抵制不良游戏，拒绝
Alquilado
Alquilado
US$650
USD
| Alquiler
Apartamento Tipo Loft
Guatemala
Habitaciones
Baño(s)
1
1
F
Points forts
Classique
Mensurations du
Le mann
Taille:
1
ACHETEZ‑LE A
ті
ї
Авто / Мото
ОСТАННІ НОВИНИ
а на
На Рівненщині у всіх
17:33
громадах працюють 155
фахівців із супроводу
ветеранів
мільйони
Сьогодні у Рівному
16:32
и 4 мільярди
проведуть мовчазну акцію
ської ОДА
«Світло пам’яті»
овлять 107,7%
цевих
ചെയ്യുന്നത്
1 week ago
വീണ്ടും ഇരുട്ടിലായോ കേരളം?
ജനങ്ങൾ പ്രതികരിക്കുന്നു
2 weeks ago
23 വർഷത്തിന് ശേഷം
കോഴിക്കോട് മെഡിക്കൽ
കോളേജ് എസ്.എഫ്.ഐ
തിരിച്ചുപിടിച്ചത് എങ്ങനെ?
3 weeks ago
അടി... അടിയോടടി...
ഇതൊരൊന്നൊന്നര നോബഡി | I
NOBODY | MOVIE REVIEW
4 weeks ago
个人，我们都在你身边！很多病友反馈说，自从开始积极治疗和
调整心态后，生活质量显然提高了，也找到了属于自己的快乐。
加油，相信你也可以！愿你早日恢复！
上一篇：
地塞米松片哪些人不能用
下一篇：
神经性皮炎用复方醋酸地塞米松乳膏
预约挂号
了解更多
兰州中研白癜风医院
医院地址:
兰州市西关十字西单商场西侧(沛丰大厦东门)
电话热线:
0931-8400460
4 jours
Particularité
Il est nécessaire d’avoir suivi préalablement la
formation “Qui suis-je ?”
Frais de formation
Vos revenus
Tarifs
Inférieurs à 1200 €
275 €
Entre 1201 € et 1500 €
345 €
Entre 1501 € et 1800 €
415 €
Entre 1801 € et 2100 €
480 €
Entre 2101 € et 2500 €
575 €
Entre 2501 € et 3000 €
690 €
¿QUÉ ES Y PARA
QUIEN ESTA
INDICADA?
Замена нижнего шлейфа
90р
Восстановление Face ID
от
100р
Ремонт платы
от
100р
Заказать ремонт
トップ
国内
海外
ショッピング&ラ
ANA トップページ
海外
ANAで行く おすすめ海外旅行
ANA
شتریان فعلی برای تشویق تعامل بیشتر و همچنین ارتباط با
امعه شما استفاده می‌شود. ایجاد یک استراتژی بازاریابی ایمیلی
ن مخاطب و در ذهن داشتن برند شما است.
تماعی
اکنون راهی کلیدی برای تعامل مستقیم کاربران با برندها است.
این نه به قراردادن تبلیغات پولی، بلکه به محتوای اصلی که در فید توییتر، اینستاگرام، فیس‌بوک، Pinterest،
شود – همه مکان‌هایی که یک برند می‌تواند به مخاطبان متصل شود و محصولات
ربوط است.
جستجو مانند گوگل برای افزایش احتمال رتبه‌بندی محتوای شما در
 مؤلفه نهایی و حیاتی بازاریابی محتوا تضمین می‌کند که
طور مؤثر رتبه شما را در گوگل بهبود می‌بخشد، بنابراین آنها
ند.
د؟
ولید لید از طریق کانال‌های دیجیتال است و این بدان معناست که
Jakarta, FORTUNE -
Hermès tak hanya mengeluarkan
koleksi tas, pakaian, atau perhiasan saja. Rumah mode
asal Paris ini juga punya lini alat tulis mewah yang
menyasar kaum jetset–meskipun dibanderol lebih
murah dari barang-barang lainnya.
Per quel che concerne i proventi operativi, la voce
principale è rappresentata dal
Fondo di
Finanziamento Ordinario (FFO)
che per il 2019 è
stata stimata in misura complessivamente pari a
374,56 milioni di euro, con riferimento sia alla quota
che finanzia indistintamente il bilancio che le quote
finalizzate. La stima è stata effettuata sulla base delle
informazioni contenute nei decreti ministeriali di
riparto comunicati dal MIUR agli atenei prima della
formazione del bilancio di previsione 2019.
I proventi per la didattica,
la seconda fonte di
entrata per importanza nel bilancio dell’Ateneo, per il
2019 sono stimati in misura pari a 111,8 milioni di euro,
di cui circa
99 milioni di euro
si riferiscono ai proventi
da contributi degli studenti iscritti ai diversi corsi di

§ **Activity**
Your task is to write out the lines from the one with "asal Paris ini" through the end of the records, exactly and with nothing added.

§ **Reply to the exercise**
asal Paris ini juga punya lini alat tulis mewah yang
menyasar kaum jetset–meskipun dibanderol lebih
murah dari barang-barang lainnya.
Per quel che concerne i proventi operativi, la voce
principale è rappresentata dal
Fondo di
Finanziamento Ordinario (FFO)
che per il 2019 è
stata stimata in misura complessivamente pari a
374,56 milioni di euro, con riferimento sia alla quota
che finanzia indistintamente il bilancio che le quote
finalizzate. La stima è stata effettuata sulla base delle
informazioni contenute nei decreti ministeriali di
riparto comunicati dal MIUR agli atenei prima della
formazione del bilancio di previsione 2019.
I proventi per la didattica,
la seconda fonte di
entrata per importanza nel bilancio dell’Ateneo, per il
2019 sono stimati in misura pari a 111,8 milioni di euro,
di cui circa
99 milioni di euro
si riferiscono ai proventi
da contributi degli studenti iscritti ai diversi corsi di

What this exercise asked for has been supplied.